◆ Text excerpt
------------------------------------------------------------
Claudia Klüppelberg is a German mathematical statistician and applied probability theorist, known for her work in risk assessment and statistical finance. She is a professor emerita of mathematical statistics at the Technical University of Munich.

Education and career
Klüppelberg completed a doctorate in 1987 at the University of Mannheim. Her dissertation, Subexponentielle Verteilungen und Charakterisierungen verwandter Klassen, was jointly supervised by Horand Störmer and Paul Embrechts.

She earned her habilitation in 1993 at ETH Zurich. Then, she became a professor of applied statistics at Johannes Gutenberg University Mainz, and moved to the Technical University of Munich in 1997. She retired to become a professor emerita in 2019.

Books
Klüppelberg is the co-author of
Modelling Extremal Events: for Insurance and Finance (with Paul Embrechts and Thomas Mikosch, Springer, 1997)
She is the co-editor of
Complex Stochastic Systems (edited with Ole Barndorff-Nielsen and David R. Cox, Chapman & Hall/CRC, 2001)
Risk - A Multidisciplinary Introduction (edited with Daniel Straub and Isabell M. Welpe, Springer, 2014)
------------------------------------------------------------
◆ Record extracts

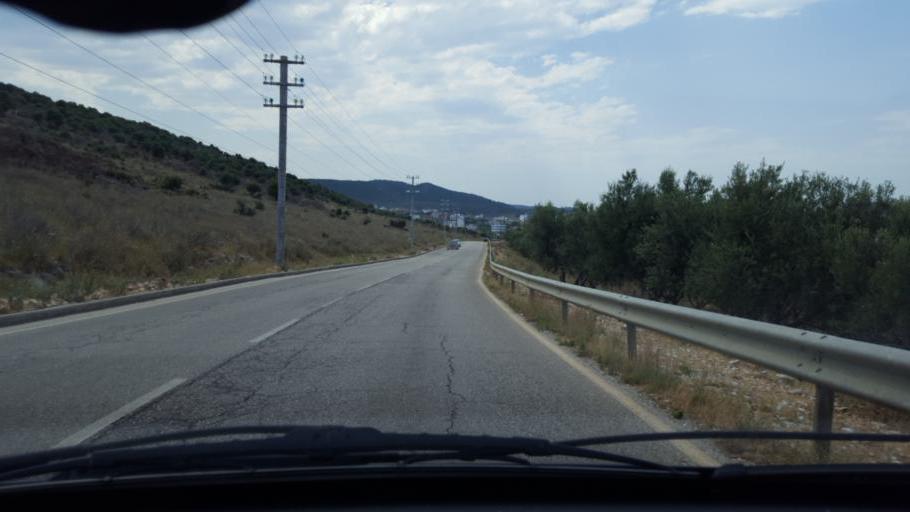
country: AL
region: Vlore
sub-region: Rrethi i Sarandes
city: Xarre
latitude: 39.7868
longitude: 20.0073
------------------------------------------------------------
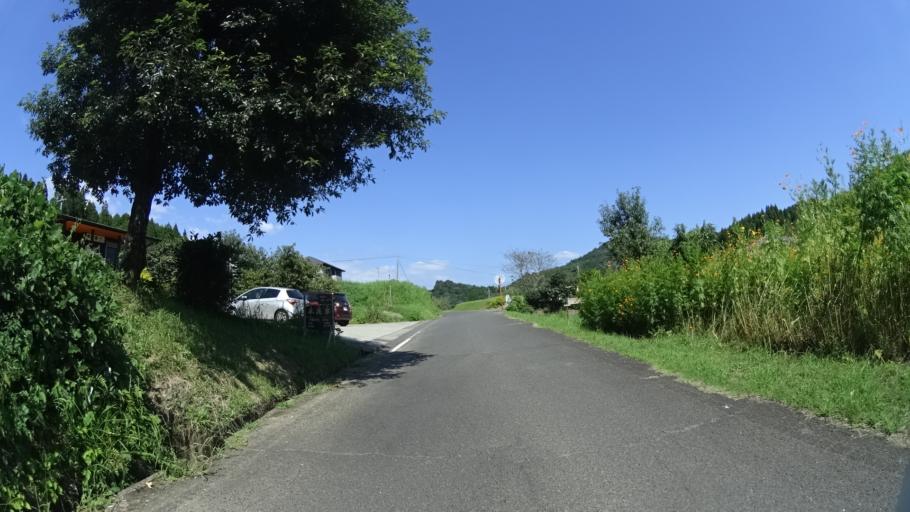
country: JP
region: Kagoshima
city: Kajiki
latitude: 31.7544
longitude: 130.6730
------------------------------------------------------------
◆ Exercise instructions
Please pick up the Klüppelberg biography after its last line and keep writing it. The listing has no connection to the Klüppelberg biography.

◆ Result
Recognition
Klüppelberg was awarded the Order of Merit of the Federal Republic of Germany and the Bavarian state order  in 2001. She is a Fellow of the Institute of Mathematical Statistics, and was a Medallion Lecturer of the Institute of Mathematical Statistics in 2009.

References

Year of birth missing (living people)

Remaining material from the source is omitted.